▶ [Excerpted passage]:
┄┄┄┄┄┄┄┄┄┄

In relation to Lamb and Ferguson, the allegations are somewhat more specific. Superior Performers alleges that both agreed with Thornton to engage in "specific recruiting activities" targeted at Superior Performers' agents in violation of their contracts. The basis for this conspiracy claim, therefore, is Lamb's breach of contract. However, in support of this claim, Superior Performers details Lamb's December 2019 recruitment efforts, the same facts that underlie the breach of contract claim against him. Superior Performers cannot rely on the same facts to establish both the underlying tort and the conspiracy to commit that tort, but rather must make an additional showing to support the conspiracy claim. See Jacobs Vehicle, 2013 WL 4833058, at *11. The only other facts that may be suggestive of a conspiracy between Ferguson, Lamb, and Thornton is that both Ferguson and Lamb were licensed with insurance carriers affiliated with Thornton shortly after leaving Superior Performers. This fact alone, or even in conjunction with Lamb's December 2019 recruitment efforts, does not indicate a conspiracy beyond mere suspicion and conjecture. As such, default judgment on this claim will be denied.

As discussed supra, the pleadings do not sufficiently allege that Ferguson breached the agreement.

Further, it is an open question in North Carolina as to whether a breach of contract can support a claim of civil conspiracy. Bennett v. Bennett, No. 18 CVS 48, 2019 WL 1262472, at *11 n.8 (N.C. Super. Mar. 15, 2019) (business court); see also Krawiec v. Manly, No. 15 CVS 1927, 2016 WL 374734, at *13 (N.C. Super. Jan. 22, 2016) (suggesting that breach of contract cannot serve as an underlying tort to support a civil conspiracy claim), aff'd as modified and remanded, 811 S.E.2d 542 (N.C. 2018).

┄┄┄┄┄┄┄┄┄┄

▶ [Task A]: Name every court case the excerpt on civil conspiracy cites, using the case names as the excerpt gives them.
The excerpt and the listing come from separate, unrelated sources.

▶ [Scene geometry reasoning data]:
┄┄┄┄┄┄┄┄┄┄

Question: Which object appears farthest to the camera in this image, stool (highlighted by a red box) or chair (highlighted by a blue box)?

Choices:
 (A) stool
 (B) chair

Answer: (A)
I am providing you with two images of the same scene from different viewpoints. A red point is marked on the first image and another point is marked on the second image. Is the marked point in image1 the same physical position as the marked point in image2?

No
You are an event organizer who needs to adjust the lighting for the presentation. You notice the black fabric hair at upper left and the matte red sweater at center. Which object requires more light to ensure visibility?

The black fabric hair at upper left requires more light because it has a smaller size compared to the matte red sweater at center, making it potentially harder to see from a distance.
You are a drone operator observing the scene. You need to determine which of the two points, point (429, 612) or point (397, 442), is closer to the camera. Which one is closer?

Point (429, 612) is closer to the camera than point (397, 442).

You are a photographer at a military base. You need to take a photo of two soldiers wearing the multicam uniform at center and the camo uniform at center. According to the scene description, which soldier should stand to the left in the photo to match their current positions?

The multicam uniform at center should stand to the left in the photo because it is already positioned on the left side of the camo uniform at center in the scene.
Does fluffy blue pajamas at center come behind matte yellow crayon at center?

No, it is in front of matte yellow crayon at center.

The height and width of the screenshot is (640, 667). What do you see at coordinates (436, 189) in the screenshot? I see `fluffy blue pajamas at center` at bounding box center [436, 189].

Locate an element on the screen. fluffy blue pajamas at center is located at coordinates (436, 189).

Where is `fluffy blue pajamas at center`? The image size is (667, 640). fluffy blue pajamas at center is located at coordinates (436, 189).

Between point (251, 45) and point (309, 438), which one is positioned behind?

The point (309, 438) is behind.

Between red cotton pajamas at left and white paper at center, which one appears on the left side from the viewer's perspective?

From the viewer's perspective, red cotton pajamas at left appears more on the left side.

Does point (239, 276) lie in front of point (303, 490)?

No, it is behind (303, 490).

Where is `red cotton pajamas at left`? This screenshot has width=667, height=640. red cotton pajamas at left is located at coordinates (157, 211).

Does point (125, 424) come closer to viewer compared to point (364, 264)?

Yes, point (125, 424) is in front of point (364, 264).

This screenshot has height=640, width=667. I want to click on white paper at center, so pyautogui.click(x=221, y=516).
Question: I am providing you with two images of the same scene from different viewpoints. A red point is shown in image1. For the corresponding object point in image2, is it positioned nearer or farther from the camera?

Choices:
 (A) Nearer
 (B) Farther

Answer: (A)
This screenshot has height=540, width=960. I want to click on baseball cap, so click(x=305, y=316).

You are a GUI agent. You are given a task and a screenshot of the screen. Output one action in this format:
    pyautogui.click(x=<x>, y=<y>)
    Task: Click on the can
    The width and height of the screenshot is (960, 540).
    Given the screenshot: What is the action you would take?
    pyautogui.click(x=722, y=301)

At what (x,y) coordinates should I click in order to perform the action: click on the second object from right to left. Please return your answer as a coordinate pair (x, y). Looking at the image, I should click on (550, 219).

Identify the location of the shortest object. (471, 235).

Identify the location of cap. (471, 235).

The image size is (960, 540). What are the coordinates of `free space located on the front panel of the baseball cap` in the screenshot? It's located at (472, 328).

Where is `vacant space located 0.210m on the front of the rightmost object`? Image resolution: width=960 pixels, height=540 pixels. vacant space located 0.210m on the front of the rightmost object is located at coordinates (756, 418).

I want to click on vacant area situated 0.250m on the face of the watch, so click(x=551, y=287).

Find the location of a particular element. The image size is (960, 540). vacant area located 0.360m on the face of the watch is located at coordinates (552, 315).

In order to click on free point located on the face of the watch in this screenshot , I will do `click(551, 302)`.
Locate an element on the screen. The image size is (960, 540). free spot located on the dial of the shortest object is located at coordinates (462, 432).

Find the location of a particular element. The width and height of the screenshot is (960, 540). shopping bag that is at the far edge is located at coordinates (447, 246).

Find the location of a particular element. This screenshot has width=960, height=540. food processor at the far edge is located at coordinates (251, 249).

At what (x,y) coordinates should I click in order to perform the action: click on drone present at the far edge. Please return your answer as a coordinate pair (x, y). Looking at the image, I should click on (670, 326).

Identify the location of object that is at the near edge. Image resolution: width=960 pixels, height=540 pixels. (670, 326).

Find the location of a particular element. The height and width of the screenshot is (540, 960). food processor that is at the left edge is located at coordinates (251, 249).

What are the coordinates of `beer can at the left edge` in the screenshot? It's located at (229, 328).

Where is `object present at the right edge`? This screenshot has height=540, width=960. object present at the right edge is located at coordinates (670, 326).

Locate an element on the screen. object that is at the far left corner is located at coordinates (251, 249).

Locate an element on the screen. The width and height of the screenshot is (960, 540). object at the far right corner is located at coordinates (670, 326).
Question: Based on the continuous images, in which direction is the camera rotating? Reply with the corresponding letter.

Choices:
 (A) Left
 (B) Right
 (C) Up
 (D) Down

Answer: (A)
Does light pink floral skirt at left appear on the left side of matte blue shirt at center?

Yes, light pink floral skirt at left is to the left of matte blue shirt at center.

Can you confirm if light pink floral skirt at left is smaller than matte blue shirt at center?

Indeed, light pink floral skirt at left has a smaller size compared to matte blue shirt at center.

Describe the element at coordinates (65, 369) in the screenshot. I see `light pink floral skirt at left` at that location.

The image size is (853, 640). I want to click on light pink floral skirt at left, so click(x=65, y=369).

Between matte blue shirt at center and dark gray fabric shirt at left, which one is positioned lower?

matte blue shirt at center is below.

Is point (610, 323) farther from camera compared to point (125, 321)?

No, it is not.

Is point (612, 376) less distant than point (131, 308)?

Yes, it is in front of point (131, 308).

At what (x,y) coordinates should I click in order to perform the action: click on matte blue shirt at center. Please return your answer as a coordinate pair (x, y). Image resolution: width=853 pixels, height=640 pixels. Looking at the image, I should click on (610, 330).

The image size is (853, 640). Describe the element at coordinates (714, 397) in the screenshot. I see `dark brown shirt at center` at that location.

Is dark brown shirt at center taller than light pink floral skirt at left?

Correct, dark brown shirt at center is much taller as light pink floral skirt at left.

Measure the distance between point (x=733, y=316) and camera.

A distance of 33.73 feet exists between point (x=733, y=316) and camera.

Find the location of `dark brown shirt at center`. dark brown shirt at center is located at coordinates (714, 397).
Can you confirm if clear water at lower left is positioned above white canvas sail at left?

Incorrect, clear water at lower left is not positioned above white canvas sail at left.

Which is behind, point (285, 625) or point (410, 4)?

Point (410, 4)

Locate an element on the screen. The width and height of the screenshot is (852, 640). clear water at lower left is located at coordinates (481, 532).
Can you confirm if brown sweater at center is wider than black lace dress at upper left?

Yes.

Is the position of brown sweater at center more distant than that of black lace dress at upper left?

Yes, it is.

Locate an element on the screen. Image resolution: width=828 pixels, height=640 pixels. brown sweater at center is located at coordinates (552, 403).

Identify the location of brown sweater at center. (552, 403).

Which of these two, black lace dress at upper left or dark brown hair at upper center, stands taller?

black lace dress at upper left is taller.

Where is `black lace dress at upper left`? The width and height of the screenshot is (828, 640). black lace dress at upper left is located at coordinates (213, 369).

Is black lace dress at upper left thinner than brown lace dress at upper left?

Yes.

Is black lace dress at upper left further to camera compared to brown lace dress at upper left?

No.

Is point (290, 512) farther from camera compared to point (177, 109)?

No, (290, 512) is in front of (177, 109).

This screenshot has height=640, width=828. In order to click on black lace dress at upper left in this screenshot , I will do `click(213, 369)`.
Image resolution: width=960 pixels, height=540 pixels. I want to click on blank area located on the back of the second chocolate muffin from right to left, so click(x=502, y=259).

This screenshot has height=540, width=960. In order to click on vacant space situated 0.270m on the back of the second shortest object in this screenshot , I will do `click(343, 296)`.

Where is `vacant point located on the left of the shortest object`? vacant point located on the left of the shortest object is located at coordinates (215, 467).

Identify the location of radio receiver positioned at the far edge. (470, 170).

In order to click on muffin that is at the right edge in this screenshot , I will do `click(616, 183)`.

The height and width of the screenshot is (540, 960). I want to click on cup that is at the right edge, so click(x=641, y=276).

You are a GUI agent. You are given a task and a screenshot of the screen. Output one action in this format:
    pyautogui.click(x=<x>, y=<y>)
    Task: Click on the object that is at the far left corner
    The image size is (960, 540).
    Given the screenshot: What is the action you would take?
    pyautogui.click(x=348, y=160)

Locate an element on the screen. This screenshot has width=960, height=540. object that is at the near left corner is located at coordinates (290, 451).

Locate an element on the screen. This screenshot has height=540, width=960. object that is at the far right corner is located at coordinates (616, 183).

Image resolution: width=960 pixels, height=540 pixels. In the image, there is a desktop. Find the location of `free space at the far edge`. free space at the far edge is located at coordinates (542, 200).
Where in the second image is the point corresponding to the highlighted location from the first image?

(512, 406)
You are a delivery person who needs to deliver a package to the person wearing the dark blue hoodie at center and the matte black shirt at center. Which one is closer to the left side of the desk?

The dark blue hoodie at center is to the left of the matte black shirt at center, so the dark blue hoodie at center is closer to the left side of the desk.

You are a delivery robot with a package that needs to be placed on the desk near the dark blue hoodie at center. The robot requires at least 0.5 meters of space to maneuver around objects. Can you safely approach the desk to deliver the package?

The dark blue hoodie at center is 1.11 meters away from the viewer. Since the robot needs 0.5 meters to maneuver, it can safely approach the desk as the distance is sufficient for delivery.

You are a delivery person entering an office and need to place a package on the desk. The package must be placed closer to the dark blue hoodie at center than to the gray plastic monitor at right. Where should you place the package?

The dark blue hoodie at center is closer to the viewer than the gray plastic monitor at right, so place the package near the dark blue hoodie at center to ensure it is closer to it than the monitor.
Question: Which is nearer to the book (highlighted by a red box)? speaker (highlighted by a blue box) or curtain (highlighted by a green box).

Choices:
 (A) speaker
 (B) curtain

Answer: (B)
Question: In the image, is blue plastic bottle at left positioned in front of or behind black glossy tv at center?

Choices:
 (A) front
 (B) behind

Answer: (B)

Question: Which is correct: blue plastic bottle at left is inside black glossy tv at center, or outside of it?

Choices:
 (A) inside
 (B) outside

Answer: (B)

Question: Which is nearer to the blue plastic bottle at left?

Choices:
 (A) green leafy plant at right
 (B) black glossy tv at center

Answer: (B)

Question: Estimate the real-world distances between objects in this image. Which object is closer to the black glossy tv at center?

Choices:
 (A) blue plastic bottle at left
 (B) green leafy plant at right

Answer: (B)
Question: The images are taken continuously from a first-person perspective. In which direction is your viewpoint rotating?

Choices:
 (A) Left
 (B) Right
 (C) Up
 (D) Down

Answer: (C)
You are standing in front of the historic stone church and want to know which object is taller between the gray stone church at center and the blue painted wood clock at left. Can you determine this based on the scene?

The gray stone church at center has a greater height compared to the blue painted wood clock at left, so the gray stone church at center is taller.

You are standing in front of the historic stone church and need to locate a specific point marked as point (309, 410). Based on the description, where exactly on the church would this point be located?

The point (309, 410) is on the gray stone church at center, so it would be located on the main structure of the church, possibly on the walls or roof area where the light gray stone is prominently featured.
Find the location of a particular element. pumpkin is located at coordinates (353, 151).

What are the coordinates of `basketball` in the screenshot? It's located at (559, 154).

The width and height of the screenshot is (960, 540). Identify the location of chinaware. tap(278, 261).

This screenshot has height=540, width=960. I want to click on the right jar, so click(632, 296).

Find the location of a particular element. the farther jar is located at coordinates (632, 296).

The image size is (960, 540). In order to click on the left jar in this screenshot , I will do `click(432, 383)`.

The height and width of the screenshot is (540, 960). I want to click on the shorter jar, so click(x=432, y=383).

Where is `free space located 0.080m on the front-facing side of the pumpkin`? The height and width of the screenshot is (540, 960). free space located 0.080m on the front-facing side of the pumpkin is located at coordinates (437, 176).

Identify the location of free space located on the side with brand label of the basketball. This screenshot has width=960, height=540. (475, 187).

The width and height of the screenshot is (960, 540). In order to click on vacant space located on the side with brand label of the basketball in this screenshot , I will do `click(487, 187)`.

┄┄┄┄┄┄┄┄┄┄

▶ [Task B]: Collect each line of the listing that contains the word "face".

▶ [Output A]:
Jacobs Vehicle
Bennett v. Bennett
Krawiec v. Manly

▶ [Output B]:
I want to click on vacant area situated 0.250m on the face of the watch, so click(x=551, y=287).
Find the location of a particular element. The image size is (960, 540). vacant area located 0.360m on the face of the watch is located at coordinates (552, 315).
In order to click on free point located on the face of the watch in this screenshot , I will do `click(551, 302)`.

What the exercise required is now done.